__DATA SUPPLIED__
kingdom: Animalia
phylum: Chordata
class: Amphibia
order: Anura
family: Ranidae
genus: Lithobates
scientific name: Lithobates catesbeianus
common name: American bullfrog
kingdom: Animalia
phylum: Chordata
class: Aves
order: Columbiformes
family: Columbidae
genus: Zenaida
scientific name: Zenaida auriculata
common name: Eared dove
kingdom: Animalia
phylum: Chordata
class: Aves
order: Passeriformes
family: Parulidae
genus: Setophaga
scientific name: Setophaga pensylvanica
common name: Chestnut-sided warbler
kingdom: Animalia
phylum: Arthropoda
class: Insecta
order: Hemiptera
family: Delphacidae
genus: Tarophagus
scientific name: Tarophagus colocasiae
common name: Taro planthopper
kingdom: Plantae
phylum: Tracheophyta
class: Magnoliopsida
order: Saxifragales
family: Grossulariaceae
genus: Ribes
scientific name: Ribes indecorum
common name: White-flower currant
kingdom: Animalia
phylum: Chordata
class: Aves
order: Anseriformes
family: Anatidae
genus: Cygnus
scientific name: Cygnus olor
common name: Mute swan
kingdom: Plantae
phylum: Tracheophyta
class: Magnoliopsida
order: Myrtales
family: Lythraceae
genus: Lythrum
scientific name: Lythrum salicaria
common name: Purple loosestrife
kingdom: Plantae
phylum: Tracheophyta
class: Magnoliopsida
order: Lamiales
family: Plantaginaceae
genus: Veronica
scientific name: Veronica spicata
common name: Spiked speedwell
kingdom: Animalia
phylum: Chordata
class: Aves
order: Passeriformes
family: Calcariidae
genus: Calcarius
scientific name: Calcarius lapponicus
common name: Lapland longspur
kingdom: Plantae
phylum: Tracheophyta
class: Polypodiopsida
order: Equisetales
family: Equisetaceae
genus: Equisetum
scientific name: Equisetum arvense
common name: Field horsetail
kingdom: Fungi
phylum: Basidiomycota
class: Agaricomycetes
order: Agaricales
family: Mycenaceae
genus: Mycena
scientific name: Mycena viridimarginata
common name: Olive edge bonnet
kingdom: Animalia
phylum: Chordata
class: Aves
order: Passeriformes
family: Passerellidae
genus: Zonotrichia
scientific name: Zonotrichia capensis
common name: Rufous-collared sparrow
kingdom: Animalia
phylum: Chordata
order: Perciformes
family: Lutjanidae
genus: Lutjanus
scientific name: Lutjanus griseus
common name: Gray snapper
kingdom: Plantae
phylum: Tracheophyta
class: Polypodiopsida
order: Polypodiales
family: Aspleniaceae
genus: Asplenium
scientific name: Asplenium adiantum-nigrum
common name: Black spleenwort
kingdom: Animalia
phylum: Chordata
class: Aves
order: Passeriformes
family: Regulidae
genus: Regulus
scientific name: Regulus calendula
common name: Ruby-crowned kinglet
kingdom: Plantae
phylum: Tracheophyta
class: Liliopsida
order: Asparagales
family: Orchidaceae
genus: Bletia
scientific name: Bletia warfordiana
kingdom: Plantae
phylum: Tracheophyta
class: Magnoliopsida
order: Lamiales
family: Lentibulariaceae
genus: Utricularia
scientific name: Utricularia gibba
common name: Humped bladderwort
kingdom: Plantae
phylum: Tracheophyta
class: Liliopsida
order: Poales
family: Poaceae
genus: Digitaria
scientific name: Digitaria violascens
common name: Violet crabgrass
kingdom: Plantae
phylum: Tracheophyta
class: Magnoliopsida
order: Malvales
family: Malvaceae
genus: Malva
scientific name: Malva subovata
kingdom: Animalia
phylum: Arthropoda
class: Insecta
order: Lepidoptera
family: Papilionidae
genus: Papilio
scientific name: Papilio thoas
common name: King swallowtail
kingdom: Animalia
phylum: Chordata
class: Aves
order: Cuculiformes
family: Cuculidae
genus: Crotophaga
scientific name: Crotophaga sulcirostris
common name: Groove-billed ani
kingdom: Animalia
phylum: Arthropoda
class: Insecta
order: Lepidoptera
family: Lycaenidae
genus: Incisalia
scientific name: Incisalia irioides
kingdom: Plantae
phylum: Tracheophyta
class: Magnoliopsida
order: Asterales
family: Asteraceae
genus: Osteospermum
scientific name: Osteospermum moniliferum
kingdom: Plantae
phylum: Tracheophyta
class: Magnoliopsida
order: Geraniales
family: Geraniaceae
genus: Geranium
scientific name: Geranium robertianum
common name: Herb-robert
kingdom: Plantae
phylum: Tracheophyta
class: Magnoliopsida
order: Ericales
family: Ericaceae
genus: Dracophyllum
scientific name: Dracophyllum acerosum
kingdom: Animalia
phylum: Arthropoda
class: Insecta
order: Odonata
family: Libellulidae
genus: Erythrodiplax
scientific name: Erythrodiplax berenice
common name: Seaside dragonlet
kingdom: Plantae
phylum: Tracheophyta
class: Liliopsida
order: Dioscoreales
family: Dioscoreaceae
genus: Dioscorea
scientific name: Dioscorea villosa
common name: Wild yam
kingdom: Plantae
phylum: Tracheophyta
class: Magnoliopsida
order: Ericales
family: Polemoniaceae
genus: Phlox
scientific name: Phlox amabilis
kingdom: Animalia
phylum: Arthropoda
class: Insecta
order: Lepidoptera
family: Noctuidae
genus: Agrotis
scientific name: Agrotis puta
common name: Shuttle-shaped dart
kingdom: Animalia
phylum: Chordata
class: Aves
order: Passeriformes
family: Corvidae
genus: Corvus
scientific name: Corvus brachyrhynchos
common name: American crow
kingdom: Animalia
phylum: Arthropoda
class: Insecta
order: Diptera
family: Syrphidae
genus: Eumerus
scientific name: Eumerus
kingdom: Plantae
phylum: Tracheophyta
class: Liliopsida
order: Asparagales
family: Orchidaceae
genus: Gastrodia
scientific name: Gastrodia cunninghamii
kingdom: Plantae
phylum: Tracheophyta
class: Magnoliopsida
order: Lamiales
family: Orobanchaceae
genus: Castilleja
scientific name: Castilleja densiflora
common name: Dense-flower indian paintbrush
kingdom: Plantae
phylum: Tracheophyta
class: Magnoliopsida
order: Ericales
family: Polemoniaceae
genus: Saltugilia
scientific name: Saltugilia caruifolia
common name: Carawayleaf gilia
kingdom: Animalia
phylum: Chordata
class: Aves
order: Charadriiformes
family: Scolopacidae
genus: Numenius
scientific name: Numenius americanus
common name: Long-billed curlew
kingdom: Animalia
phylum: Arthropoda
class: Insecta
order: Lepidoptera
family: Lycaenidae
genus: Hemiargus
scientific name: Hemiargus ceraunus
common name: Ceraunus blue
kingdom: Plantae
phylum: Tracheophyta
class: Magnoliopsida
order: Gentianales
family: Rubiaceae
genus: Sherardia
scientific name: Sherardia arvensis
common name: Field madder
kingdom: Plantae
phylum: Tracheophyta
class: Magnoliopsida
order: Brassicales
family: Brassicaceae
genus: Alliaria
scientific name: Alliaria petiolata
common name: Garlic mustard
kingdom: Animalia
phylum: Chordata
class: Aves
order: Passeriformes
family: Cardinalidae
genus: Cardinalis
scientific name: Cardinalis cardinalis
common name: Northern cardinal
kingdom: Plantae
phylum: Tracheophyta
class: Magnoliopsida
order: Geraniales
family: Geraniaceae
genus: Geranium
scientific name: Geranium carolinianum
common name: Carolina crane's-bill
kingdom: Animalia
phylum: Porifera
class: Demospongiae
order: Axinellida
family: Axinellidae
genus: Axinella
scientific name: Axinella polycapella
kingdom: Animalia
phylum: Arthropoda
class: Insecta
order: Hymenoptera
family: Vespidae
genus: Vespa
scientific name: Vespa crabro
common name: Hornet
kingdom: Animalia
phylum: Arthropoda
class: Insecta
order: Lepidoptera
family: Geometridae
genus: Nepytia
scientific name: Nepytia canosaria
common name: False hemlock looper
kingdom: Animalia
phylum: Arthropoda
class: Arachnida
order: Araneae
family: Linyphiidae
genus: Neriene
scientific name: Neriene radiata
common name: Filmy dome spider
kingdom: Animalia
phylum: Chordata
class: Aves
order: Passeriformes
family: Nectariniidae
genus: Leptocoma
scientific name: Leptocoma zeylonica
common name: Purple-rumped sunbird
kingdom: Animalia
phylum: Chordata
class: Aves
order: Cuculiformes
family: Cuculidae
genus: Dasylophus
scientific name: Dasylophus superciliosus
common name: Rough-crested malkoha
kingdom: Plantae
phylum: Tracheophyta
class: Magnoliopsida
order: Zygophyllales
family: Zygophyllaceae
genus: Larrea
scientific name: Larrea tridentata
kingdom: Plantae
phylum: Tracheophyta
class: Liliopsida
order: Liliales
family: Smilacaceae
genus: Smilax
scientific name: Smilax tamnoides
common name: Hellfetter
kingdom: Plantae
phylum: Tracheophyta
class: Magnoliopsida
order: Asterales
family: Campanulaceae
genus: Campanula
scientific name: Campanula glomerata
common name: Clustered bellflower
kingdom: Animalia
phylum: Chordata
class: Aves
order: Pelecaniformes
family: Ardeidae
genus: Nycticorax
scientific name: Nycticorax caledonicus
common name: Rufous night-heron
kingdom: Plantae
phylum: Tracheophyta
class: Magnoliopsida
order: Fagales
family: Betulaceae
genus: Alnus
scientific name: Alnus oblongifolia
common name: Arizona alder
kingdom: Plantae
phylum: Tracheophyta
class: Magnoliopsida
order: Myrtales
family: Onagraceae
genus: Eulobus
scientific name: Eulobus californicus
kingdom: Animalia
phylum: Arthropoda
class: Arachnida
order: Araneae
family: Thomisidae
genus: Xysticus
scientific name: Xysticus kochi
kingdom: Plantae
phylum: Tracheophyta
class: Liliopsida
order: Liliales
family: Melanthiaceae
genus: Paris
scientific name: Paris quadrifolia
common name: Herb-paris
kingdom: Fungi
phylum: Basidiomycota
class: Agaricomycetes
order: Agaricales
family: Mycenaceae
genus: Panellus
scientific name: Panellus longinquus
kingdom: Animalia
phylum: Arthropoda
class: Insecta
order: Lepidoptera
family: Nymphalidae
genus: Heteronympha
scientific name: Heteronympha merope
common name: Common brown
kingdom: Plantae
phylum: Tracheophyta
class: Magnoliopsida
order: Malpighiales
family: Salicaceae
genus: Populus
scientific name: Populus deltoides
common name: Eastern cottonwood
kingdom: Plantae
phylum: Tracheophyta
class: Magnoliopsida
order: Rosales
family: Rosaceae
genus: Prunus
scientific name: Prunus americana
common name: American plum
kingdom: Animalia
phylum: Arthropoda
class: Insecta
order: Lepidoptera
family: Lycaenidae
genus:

__EXERCISE INSTRUCTIONS__
Rewrite the part of the material that opens with the line containing "scientific name: Agrotis puta" and closes with the line containing "scientific name: Alliaria petiolata", changing every "phylum" to "division" and keeping all else the same.

__THE RESULT__
scientific name: Agrotis puta
common name: Shuttle-shaped dart
kingdom: Animalia
division: Chordata
class: Aves
order: Passeriformes
family: Corvidae
genus: Corvus
scientific name: Corvus brachyrhynchos
common name: American crow
kingdom: Animalia
division: Arthropoda
class: Insecta
order: Diptera
family: Syrphidae
genus: Eumerus
scientific name: Eumerus
kingdom: Plantae
division: Tracheophyta
class: Liliopsida
order: Asparagales
family: Orchidaceae
genus: Gastrodia
scientific name: Gastrodia cunninghamii
kingdom: Plantae
division: Tracheophyta
class: Magnoliopsida
order: Lamiales
family: Orobanchaceae
genus: Castilleja
scientific name: Castilleja densiflora
common name: Dense-flower indian paintbrush
kingdom: Plantae
division: Tracheophyta
class: Magnoliopsida
order: Ericales
family: Polemoniaceae
genus: Saltugilia
scientific name: Saltugilia caruifolia
common name: Carawayleaf gilia
kingdom: Animalia
division: Chordata
class: Aves
order: Charadriiformes
family: Scolopacidae
genus: Numenius
scientific name: Numenius americanus
common name: Long-billed curlew
kingdom: Animalia
division: Arthropoda
class: Insecta
order: Lepidoptera
family: Lycaenidae
genus: Hemiargus
scientific name: Hemiargus ceraunus
common name: Ceraunus blue
kingdom: Plantae
division: Tracheophyta
class: Magnoliopsida
order: Gentianales
family: Rubiaceae
genus: Sherardia
scientific name: Sherardia arvensis
common name: Field madder
kingdom: Plantae
division: Tracheophyta
class: Magnoliopsida
order: Brassicales
family: Brassicaceae
genus: Alliaria
scientific name: Alliaria petiolata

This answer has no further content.